Segment Start: Data in this exercise

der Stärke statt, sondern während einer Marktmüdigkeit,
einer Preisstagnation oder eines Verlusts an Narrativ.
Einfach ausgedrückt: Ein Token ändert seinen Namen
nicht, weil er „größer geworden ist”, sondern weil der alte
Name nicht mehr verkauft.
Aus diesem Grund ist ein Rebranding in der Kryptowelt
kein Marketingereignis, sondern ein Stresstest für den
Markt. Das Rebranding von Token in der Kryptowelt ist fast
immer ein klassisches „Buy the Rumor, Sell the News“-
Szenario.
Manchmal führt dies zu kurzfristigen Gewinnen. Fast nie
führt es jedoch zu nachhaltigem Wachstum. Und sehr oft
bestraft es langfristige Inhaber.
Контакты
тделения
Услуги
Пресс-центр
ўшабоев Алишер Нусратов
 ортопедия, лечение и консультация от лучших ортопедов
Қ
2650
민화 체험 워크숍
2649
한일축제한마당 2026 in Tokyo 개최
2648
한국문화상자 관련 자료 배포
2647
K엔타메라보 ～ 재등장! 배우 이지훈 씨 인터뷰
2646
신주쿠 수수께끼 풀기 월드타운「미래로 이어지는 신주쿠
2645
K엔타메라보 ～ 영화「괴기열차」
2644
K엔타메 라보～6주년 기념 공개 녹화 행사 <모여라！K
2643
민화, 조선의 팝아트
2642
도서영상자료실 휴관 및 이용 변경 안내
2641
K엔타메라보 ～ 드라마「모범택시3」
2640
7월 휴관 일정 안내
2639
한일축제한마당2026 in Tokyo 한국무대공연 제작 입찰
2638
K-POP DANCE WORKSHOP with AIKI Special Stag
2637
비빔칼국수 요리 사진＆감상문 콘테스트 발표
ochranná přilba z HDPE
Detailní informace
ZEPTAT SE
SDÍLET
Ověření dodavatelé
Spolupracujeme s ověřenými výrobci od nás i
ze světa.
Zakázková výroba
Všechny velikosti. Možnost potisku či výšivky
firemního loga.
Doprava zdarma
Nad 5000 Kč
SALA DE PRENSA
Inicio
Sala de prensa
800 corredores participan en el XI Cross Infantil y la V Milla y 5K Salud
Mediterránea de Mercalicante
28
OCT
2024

Segment End: Data in this exercise

Job item:
Copy the records above. Keep every word as it is.

Your response:
der Stärke statt, sondern während einer Marktmüdigkeit,
einer Preisstagnation oder eines Verlusts an Narrativ.
Einfach ausgedrückt: Ein Token ändert seinen Namen
nicht, weil er „größer geworden ist”, sondern weil der alte
Name nicht mehr verkauft.
Aus diesem Grund ist ein Rebranding in der Kryptowelt
kein Marketingereignis, sondern ein Stresstest für den
Markt. Das Rebranding von Token in der Kryptowelt ist fast
immer ein klassisches „Buy the Rumor, Sell the News“-
Szenario.
Manchmal führt dies zu kurzfristigen Gewinnen. Fast nie
führt es jedoch zu nachhaltigem Wachstum. Und sehr oft
bestraft es langfristige Inhaber.
Контакты
тделения
Услуги
Пресс-центр
ўшабоев Алишер Нусратов
 ортопедия, лечение и консультация от лучших ортопедов
Қ
2650
민화 체험 워크숍
2649
한일축제한마당 2026 in Tokyo 개최
2648
한국문화상자 관련 자료 배포
2647
K엔타메라보 ～ 재등장! 배우 이지훈 씨 인터뷰
2646
신주쿠 수수께끼 풀기 월드타운「미래로 이어지는 신주쿠
2645
K엔타메라보 ～ 영화「괴기열차」
2644
K엔타메 라보～6주년 기념 공개 녹화 행사 <모여라！K
2643
민화, 조선의 팝아트
2642
도서영상자료실 휴관 및 이용 변경 안내
2641
K엔타메라보 ～ 드라마「모범택시3」
2640
7월 휴관 일정 안내
2639
한일축제한마당2026 in Tokyo 한국무대공연 제작 입찰
2638
K-POP DANCE WORKSHOP with AIKI Special Stag
2637
비빔칼국수 요리 사진＆감상문 콘테스트 발표
ochranná přilba z HDPE
Detailní informace
ZEPTAT SE
SDÍLET
Ověření dodavatelé
Spolupracujeme s ověřenými výrobci od nás i
ze světa.
Zakázková výroba
Všechny velikosti. Možnost potisku či výšivky
firemního loga.
Doprava zdarma
Nad 5000 Kč
SALA DE PRENSA
Inicio
Sala de prensa
800 corredores participan en el XI Cross Infantil y la V Milla y 5K Salud
Mediterránea de Mercalicante
28
OCT
2024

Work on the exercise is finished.